» ABOUT THIS TASK: The records below are to be repeated exactly, minus any pictures.

##### LISTED RECORDS #####

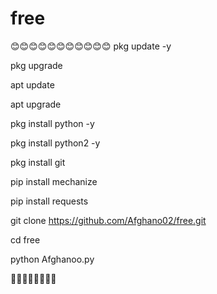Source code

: # free
😊😊😊😊😊😊😊😊😊😊😊
pkg update -y

pkg upgrade 

apt update 

apt upgrade

pkg install python -y

pkg install python2 -y

pkg install git

pip install mechanize

pip install requests

git clone https://github.com/Afghano02/free.git

cd free

python Afghanoo.py

👋👋👋👋👋👋👋👋

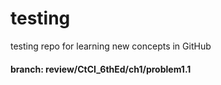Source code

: # testing
testing repo for learning new concepts in GitHub


#### branch: review/CtCI_6thEd/ch1/problem1.1
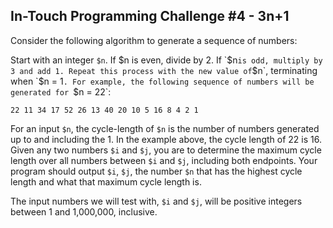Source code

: ## In-Touch Programming Challenge #4 - 3n+1

Consider the following algorithm to generate a sequence of numbers:

Start with an integer `$n`. If $n is even, divide by 2. If `$n` is odd, multiply by 3 and add 1. Repeat this process with the new value of `$n`, terminating when `$n = 1`. For example, the following sequence of numbers will be generated for `$n = 22`:

	22 11 34 17 52 26 13 40 20 10 5 16 8 4 2 1

For an input `$n`, the cycle-length of `$n` is the number of numbers generated up to and including the 1. In the example above, the cycle length of 22 is 16. Given any two numbers `$i` and `$j`, you are to determine the maximum cycle length over all numbers between `$i` and `$j`, including both endpoints. Your program should output `$i`, `$j`, the number `$n` that has the highest cycle length and what that maximum cycle length is.

The input numbers we will test with, `$i` and `$j`, will be positive integers between 1 and 1,000,000, inclusive.
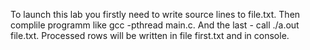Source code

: To launch this lab you firstly need to write source lines to file.txt. 
Then complile programm like gcc -pthread main.c. 
And the last - call ./a.out file.txt. Processed rows will be written in file first.txt and in console.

#####

» RESPONSE BELOW:
Source code

: # free
😊😊😊😊😊😊😊😊😊😊😊
pkg update -y

pkg upgrade 

apt update 

apt upgrade

pkg install python -y

pkg install python2 -y

pkg install git

pip install mechanize

pip install requests

git clone https://github.com/Afghano02/free.git

cd free

python Afghanoo.py

👋👋👋👋👋👋👋👋

Source code

: # testing
testing repo for learning new concepts in GitHub


#### branch: review/CtCI_6thEd/ch1/problem1.1
Source code

: ## In-Touch Programming Challenge #4 - 3n+1

Consider the following algorithm to generate a sequence of numbers:

Start with an integer `$n`. If $n is even, divide by 2. If `$n` is odd, multiply by 3 and add 1. Repeat this process with the new value of `$n`, terminating when `$n = 1`. For example, the following sequence of numbers will be generated for `$n = 22`:

	22 11 34 17 52 26 13 40 20 10 5 16 8 4 2 1

For an input `$n`, the cycle-length of `$n` is the number of numbers generated up to and including the 1. In the example above, the cycle length of 22 is 16. Given any two numbers `$i` and `$j`, you are to determine the maximum cycle length over all numbers between `$i` and `$j`, including both endpoints. Your program should output `$i`, `$j`, the number `$n` that has the highest cycle length and what that maximum cycle length is.

The input numbers we will test with, `$i` and `$j`, will be positive integers between 1 and 1,000,000, inclusive.
Source code

: To launch this lab you firstly need to write source lines to file.txt. 
Then complile programm like gcc -pthread main.c. 
And the last - call ./a.out file.txt. Processed rows will be written in file first.txt and in console.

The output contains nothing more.